**INSTRUCTION**
What is needed is a verbatim copy of the data, minus the pictures.

Machine-readable hardware designs
BEGIN
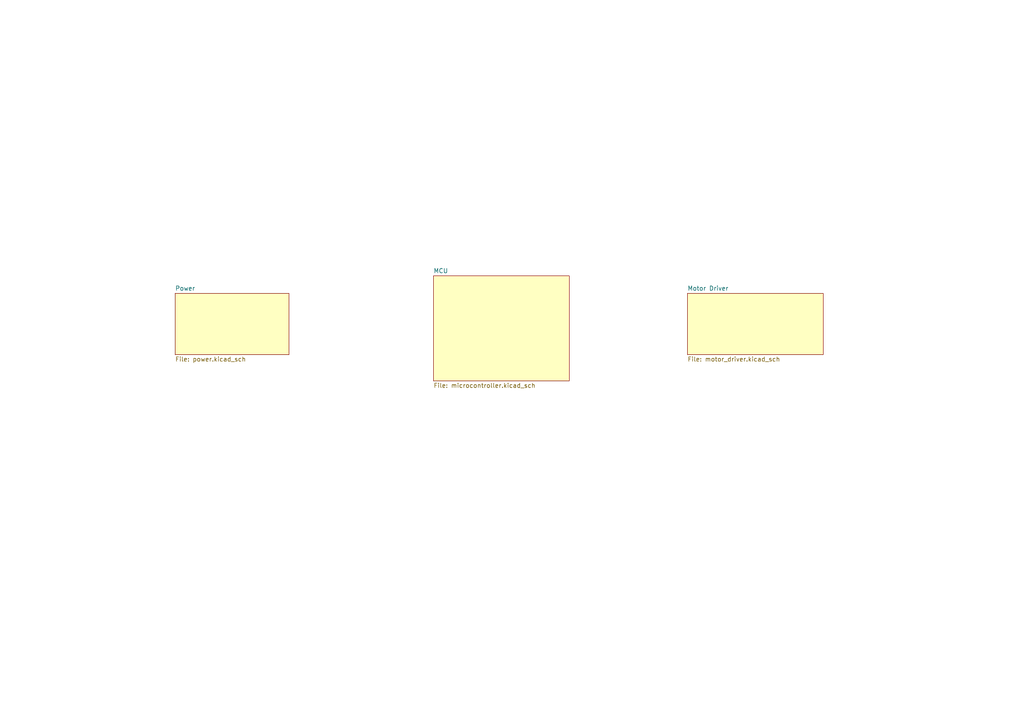
<source format=kicad_sch>
(kicad_sch (version 20230121) (generator eeschema)

  (uuid e0cca1c7-c263-49eb-8c40-74000ebe5285)

  (paper "A4")

  (title_block
    (title "System diagram")
    (rev "v0.1")
    (company "Samio")
  )

  


  (sheet (at 125.73 80.01) (size 39.37 30.48) (fields_autoplaced)
    (stroke (width 0.1524) (type solid))
    (fill (color 255 255 194 1.0000))
    (uuid 3af138f5-65b6-4464-96c0-d1b764f3b0d1)
    (property "Sheetname" "MCU" (at 125.73 79.2984 0)
      (effects (font (size 1.27 1.27)) (justify left bottom))
    )
    (property "Sheetfile" "microcontroller.kicad_sch" (at 125.73 111.0746 0)
      (effects (font (size 1.27 1.27)) (justify left top))
    )
    (instances
      (project "StepUp"
        (path "/e0cca1c7-c263-49eb-8c40-74000ebe5285" (page "2"))
      )
    )
  )

  (sheet (at 50.8 85.09) (size 33.02 17.78) (fields_autoplaced)
    (stroke (width 0.1524) (type solid))
    (fill (color 255 255 194 1.0000))
    (uuid e827d0b4-d448-43f9-95b8-3deddd7cd4ee)
    (property "Sheetname" "Power" (at 50.8 84.3784 0)
      (effects (font (size 1.27 1.27)) (justify left bottom))
    )
    (property "Sheetfile" "power.kicad_sch" (at 50.8 103.4546 0)
      (effects (font (size 1.27 1.27)) (justify left top))
    )
    (instances
      (project "StepUp"
        (path "/e0cca1c7-c263-49eb-8c40-74000ebe5285" (page "4"))
      )
    )
  )

  (sheet (at 199.39 85.09) (size 39.37 17.78) (fields_autoplaced)
    (stroke (width 0.1524) (type solid))
    (fill (color 255 255 194 1.0000))
    (uuid f5cf6bff-0c76-4311-a1f3-856e1fd3b2e7)
    (property "Sheetname" "Motor Driver" (at 199.39 84.3784 0)
      (effects (font (size 1.27 1.27)) (justify left bottom))
    )
    (property "Sheetfile" "motor_driver.kicad_sch" (at 199.39 103.4546 0)
      (effects (font (size 1.27 1.27)) (justify left top))
    )
    (instances
      (project "StepUp"
        (path "/e0cca1c7-c263-49eb-8c40-74000ebe5285" (page "3"))
      )
    )
  )

  (sheet_instances
    (path "/" (page "1"))
  )
)

</source>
END
**TASK RESULT**
<source format=kicad_sch>
(kicad_sch (version 20230121) (generator eeschema)

  (uuid e0cca1c7-c263-49eb-8c40-74000ebe5285)

  (paper "A4")

  (title_block
    (title "System diagram")
    (rev "v0.1")
    (company "Samio")
  )

  


  (sheet (at 125.73 80.01) (size 39.37 30.48) (fields_autoplaced)
    (stroke (width 0.1524) (type solid))
    (fill (color 255 255 194 1.0000))
    (uuid 3af138f5-65b6-4464-96c0-d1b764f3b0d1)
    (property "Sheetname" "MCU" (at 125.73 79.2984 0)
      (effects (font (size 1.27 1.27)) (justify left bottom))
    )
    (property "Sheetfile" "microcontroller.kicad_sch" (at 125.73 111.0746 0)
      (effects (font (size 1.27 1.27)) (justify left top))
    )
    (instances
      (project "StepUp"
        (path "/e0cca1c7-c263-49eb-8c40-74000ebe5285" (page "2"))
      )
    )
  )

  (sheet (at 50.8 85.09) (size 33.02 17.78) (fields_autoplaced)
    (stroke (width 0.1524) (type solid))
    (fill (color 255 255 194 1.0000))
    (uuid e827d0b4-d448-43f9-95b8-3deddd7cd4ee)
    (property "Sheetname" "Power" (at 50.8 84.3784 0)
      (effects (font (size 1.27 1.27)) (justify left bottom))
    )
    (property "Sheetfile" "power.kicad_sch" (at 50.8 103.4546 0)
      (effects (font (size 1.27 1.27)) (justify left top))
    )
    (instances
      (project "StepUp"
        (path "/e0cca1c7-c263-49eb-8c40-74000ebe5285" (page "4"))
      )
    )
  )

  (sheet (at 199.39 85.09) (size 39.37 17.78) (fields_autoplaced)
    (stroke (width 0.1524) (type solid))
    (fill (color 255 255 194 1.0000))
    (uuid f5cf6bff-0c76-4311-a1f3-856e1fd3b2e7)
    (property "Sheetname" "Motor Driver" (at 199.39 84.3784 0)
      (effects (font (size 1.27 1.27)) (justify left bottom))
    )
    (property "Sheetfile" "motor_driver.kicad_sch" (at 199.39 103.4546 0)
      (effects (font (size 1.27 1.27)) (justify left top))
    )
    (instances
      (project "StepUp"
        (path "/e0cca1c7-c263-49eb-8c40-74000ebe5285" (page "3"))
      )
    )
  )

  (sheet_instances
    (path "/" (page "1"))
  )
)

</source>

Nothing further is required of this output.